Austrian Beef Goulash

I would go as far as claim that few things in life can beat the joy of sitting on the sundeck of your favorite „Hütte“ (hut) after a morning of skiing, overlooking the mountain panorama, and a friendly staff member puts a steaming bowl of the richly flavored goulash and a piece of „Gebäck“ (bread roll) in front of you. Since I was three years old, my parents used to put me on a pair of skis each year around this time of the year and send me down the Austrian mountains, an activity that I continued to pursue whenever I could as an adult. Having a lunch time goulash at my favorite hut in the Styrian mountains where I used to go skiing used to be an absolute fixture in my life. I eventually twisted my leg and will very likely never hit the slopes again, but that’s no reason to forego the pleasure of a nice, hot bowl of goulash on a cold and uncomfortable winter day.


Ingredients (serves 2):

  • 50 grams of lard or concentrated butter
  • 400 grams of Spanish onion, sliced
  • 1 garlic clove, sliced
  • 1 tablespoon of tomato paste
  • 1 teaspoon of ground fennel seeds (alternatively 1/2 teaspoon of caraway seeds)
  • 1 teaspoon of sugar
  • 1 teaspoon of salt
  • Plenty of freshly ground pepper
  • 1 tablespoon of hot paprika (for medium hot – use more or less, depending on how hot you like it)
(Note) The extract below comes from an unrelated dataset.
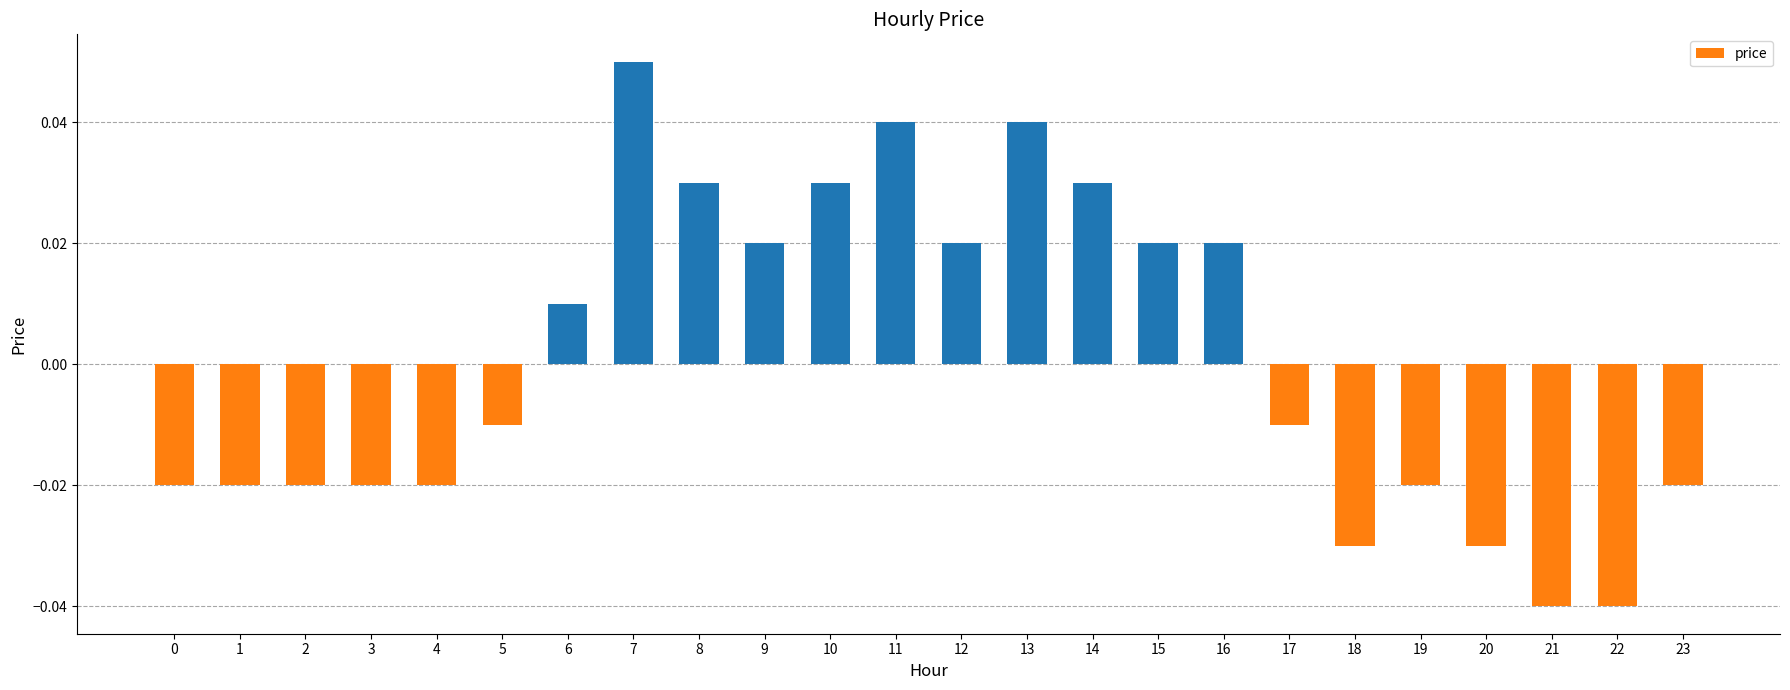

Which category has the highest value across all series?

7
  • 2 tablespoons of sweet paprika
  • 2 teaspoons of red wine vinegar
  • 500 ml of beef stock
  • 500 grams of precut beef goulash meat (alternatively, use any kind of stewing meat, e.g. from the neck or calf, and cut into large chunks)
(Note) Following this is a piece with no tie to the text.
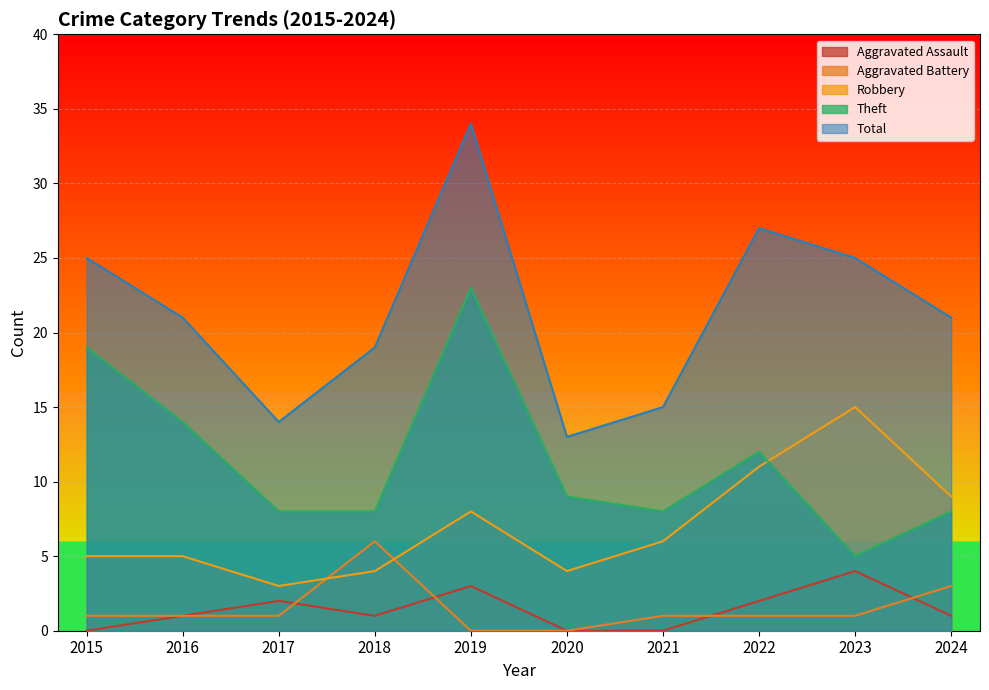

What is the average value of the Aggravated Assault series?

1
  • For serving (optional): 1 tablespoon of chopped fresh parsley or a few parsley leafs


  1. Heat the fat in a large saucepot and fry the onions for several minutes until they are soft and golden brown. Add the garlic and fry for another minute.
  2. Add the tomato paste, fry for another 30 seconds.
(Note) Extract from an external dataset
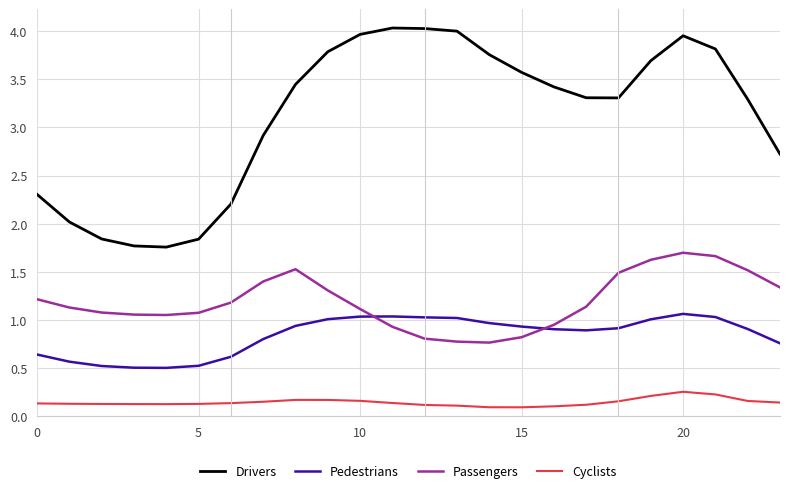

True or false: Passengers and Cyclists intersect in this chart.

False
  3. Then add the fennel seed, sugar, salt and pepper, and finally the paprikas. Do not fry for longer than 20 seconds, then add the vinegar and cover with the water.
  4. Bring to a boil, then add the beef.
  5. Cover the pot, reduce the temperature to a gentle simmer and cook for 2½-3 hours until the meat is very tender. After roughly 1 to 1.5 hours of cooking, check the consistency of the sauce. If it is still very thin, remove the lid and let the liquid reduce. Check occasionally and cover again once you have obtained the right (gravy-like) consistency. If the sauce has turned too thick, add a bit more water.
  6. Serve with a sprinkle of chopped parsley or a parsley leaf with new potatoes, spatzle or a bread roll.
  7. Alternatively, keep in the fridge overnight (this will enhance / intensify the flavor) and serve the next day.